Know your rights.
You have the right to remain silent – The most well known but seldom used right. You are not required to speak to law enforcement officials about the facts of the case, yet most persons investigated or accused of a crime do. The majority of the cases prosecuted involve incriminating statements made by the Defendant. Many Defendants would not be convicted had they remained silent.
Consent Searches - You are not required to consent (say “Yes”) when a police officer asks you if he can search your person, your vehicle, your house or other property. If you do not give consent, the police officers must have enough evidence to obtain a warrant before they search. If they search without a warrant (sometimes permitted), do not resist; you may be able to challenge any incriminating evidence found. Many clients give consent and the search results in the discovery of evidence used to convict them. In many of those cases, the police could not have conducted a search. As a result, the consent lead directly to a conviction.
DUI Testing – There are generally two types of tests police give when investigating a DUI. The first type of tests (field sobriety tests) are meant to observe and measure coordination and are given at your car. The next tests are given after arrest at the police station and are meant to determine your blood alcohol level. Most convictions result from alleged poor performance on these tests. You have the right to just say no to both tests*, although refusal to consent to breath, blood and urine testing can result in a license suspension. You should be advised that if you test over the legal limit, you are automatically guilty of the crime charged. If you do not test, there is a good chance that you can successfully defend against such a charge.
*Ohio law has recently changed. If you have two or more convictions, you can be compelled to submit to blood alcohol testing.

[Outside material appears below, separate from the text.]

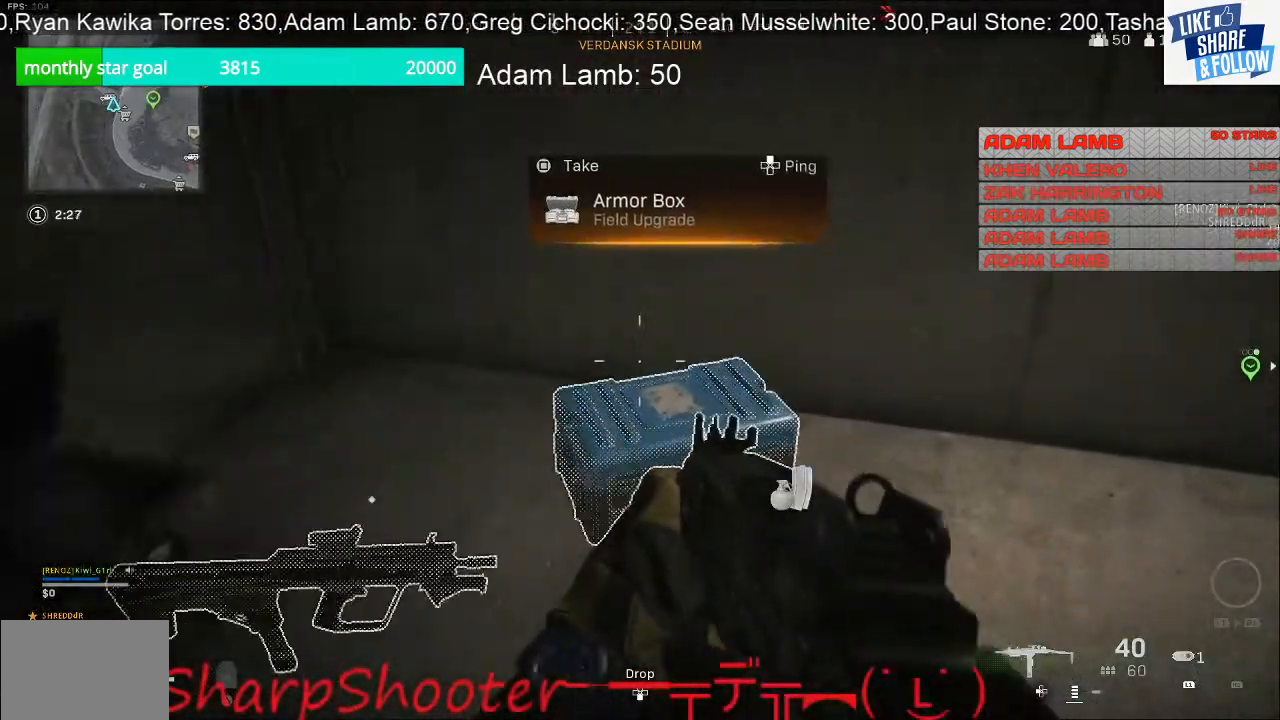
{"buttons": ["SQUARE"], "left_stick": "center", "right_stick": "center", "events": [[33, "left_stick", "center"], [233, "SQUARE", "down"]]}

Dads have rights too: In a divorce or dissolution, both parents have equal rights when it comes to parenting and raising children. A father's right is not limited to simply child visitation. A mother’s right is not superior to a father's, under the law. Fathers should not simply give up custody of a child; rather they should seek shared parenting so that they can have an ongoing and active role in the child’s life and be an equal partner in deciding major issues that affect the child. A father is entitled to so much more than merely child visitation.
Property rights: In a divorce or dissolution, the Court must divide all property acquired during the marriage. A Court will divide the property equally unless circumstances indicate such a division is unfair. Marital infidelity or misconduct will not be considered. A property division includes Pensions and Retirement accounts and Social Security benefits. These assets are often overlooked, yet they can be one of the largest assets acquired during a marriage and the failure to obtain your fair share can significantly impact you later in life.
Spousal Support / Alimony: The term alimony is no longer used. It has been replaced by the term spousal support. Many clients, in an effort to quickly get out of a marriage, will offer to give up spousal support / alimony. This is a mistake, as the support award can amount to significant money over a period of time. Spousal support / alimony is not mandatory, but is awarded based on the sound discretion of the court. The court will consider many factors including age, health, income of each party, duration of marriage, employability and a number of other factors.
Child Support: is awarded except in rare circumstances. The award is made to the residential parent. Child support is based on the income of the parties and the number of children born to them. Child support includes the cost of health insurance and daycare. Health insurance must be obtained if it is available at a reasonable cost.
Mortgage debt: In a divorce, sometimes one spouse will give the marital home to the other spouse. If the home is mortgaged, be careful. If your name is on the mortgage, you are still responsible to pay the debt even though you no longer own the house. If your former spouse fails to pay, the bank will seek payment from you. To protect yourself, be sure that the divorce paperwork requires your former spouse to refinance the home and payoff the mortgage with your name on it.
Report your injury immediately. If you are injured on the job, you should report your injury immediately to your supervisor and fill out an accident report. You should also seek medical attention immediately or upon the end of your shift. Failure to report the injury or seek prompt medical attention often results in a denial of a claim because it makes it possible for the employer to persuasively argue that the injury did not occur in the workplace but rather, occurred on non-working hours.